100 prisoners riddle - Dependency of probabilities

Question

I am referring to the well-known riddle of the title (if you don't know what I am talking about here it is: https://en.wikipedia.org/wiki/100_prisoners_problem - See sections "Problem" and "Solutions"). It is a subject that has already been discussed a lot and I already get the most of it but here is what I don't fully understad "intuitively":

If we take the "naive" approach where every prisoner opens $50$ boxes randomly his probability of success is $1/2$ and is INDEPENDENT for every prisoner each time. With the optimal solution's approach (called "loop approach") I have read that the first prisoners's try still has a probability of $1/2$, but the next ones have a differnt probability because (as a lot of people have highlighted) they are not independent anymore.
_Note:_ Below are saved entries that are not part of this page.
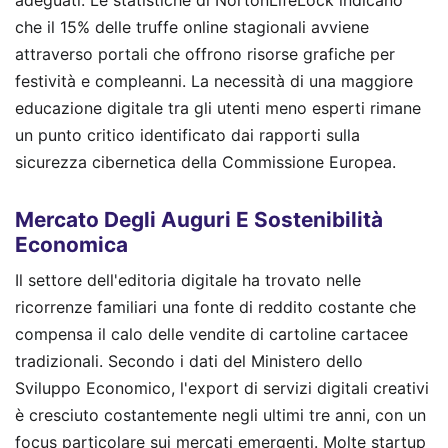
che il 15% delle truffe online stagionali avviene
attraverso portali che offrono risorse grafiche per
festività e compleanni. La necessità di una maggiore
educazione digitale tra gli utenti meno esperti rimane
un punto critico identificato dai rapporti sulla
sicurezza cibernetica della Commissione Europea.
Mercato Degli Auguri E Sostenibilità
Economica
Il settore dell'editoria digitale ha trovato nelle
ricorrenze familiari una fonte di reddito costante che
compensa il calo delle vendite di cartoline cartacee
tradizionali. Secondo i dati del Ministero dello
Sviluppo Economico, l'export di servizi digitali creativi
è cresciuto costantemente negli ultimi tre anni, con un
focus particolare sui mercati emergenti. Molte startup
So what is this new DEPENDENT probability for the 2nd, 3rd, etc prisoners and to what exactly is it dependent to?

Answer 1

If prisoner #1 succeeds by finding a cycle of length $n$, then:

1. The other $n-1$ prisoners in that cycle will all also succeed by making their way through the same cycle.
2. The prisoners not in that cycle may still be in a long cycle (and thus will fail when it is their turn) but it becomes gradually less likely: Instead of the probability of a cycle of length at least $50$ in a pool of $100$ items, it is now a cycle of length at least $50$ in a pool of $100 - n$ items.

A prisoner who succeeds but is not in any previously found cycle will similarly ensure that all other prisoners in the new cycle will succeed, and reduce the pool of items that remain to be permuted, and thus further reduce the likelihood that a long cycle exists.